■ **Document segment**
From the first revision of the code presented in the question, the problems boil down to nearly not quite being near enough: I've followed the wikipedia article on [Tarjan's Strongly Connected Components] algorithm nearly 1:1 and the pseudocode.
(And possibly naming (variables to hold) strongly connected component cycle: if edges (a, b), (a, c), (b, a), (b, c) and (c, a) belong to one graph, vertices/nodes a, b, and c are in one strongly connected component which is neither a cycle nor cycles that happen to (pairwise) share vertices.)

There has been calling strongConnect() for nodes already visited - fixed in revison 7.
As of revison 7, there still is not checking a node for qualifying as a strongly connected component whenever it has no neighbours/successors.
Handling a strongly connected component once found is not as easy as it could be: have a Set<Set<Node>> as a data member "of the algorithm(instance)" to just add it to.

Once you got your implementation working and the code cleaned up and commented, I suggest presenting it at CODE REVIEW: there are lots of opportunities to make everyone's life (as a (Java) coder) easier, starting with yours.

■ **Raw data**
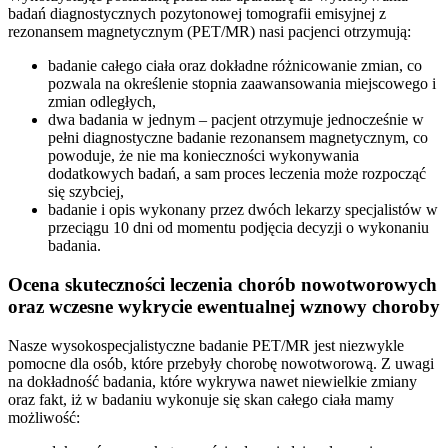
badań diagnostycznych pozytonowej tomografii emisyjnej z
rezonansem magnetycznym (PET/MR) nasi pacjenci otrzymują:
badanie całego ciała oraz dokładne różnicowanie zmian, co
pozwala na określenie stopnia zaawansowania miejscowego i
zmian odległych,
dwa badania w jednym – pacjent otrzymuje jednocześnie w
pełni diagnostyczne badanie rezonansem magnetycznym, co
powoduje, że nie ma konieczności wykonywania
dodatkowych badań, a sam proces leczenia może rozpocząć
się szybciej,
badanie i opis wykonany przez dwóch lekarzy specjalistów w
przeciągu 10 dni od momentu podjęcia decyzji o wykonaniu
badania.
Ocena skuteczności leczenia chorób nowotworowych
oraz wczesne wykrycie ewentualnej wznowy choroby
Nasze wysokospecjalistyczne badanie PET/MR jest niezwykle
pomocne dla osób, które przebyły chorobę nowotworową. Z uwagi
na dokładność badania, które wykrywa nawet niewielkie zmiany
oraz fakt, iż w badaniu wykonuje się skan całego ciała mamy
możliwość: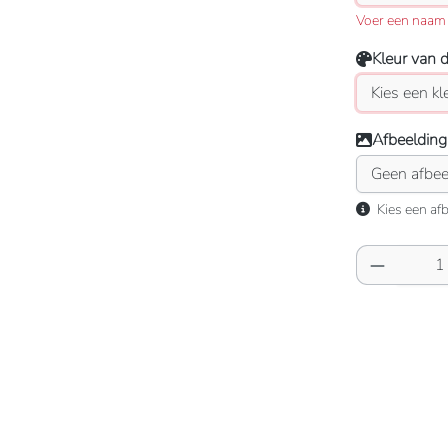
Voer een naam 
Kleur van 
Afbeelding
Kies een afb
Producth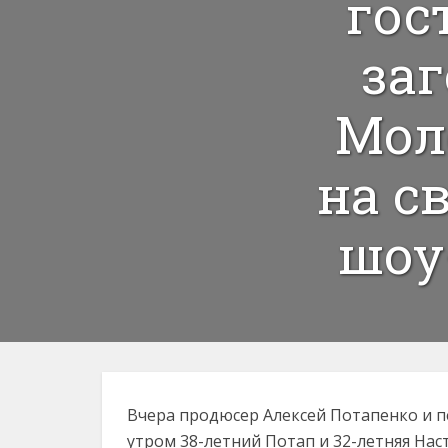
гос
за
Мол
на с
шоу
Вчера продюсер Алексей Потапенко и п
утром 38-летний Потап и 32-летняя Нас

■ **Actions to take**
[A] Rewrite everything in the Tarjan's algorithm reply from "Handling a strongly" down to "just add it to.", replacing "data member" with "field".
[B] According to the Tarjan's algorithm reply, in which revision was the calling of strongConnect() for already visited nodes fixed?

■ **Responses per task**
[A]
Handling a strongly connected component once found is not as easy as it could be: have a Set<Set<Node>> as a field "of the algorithm(instance)" to just add it to.

[B] Revision 7.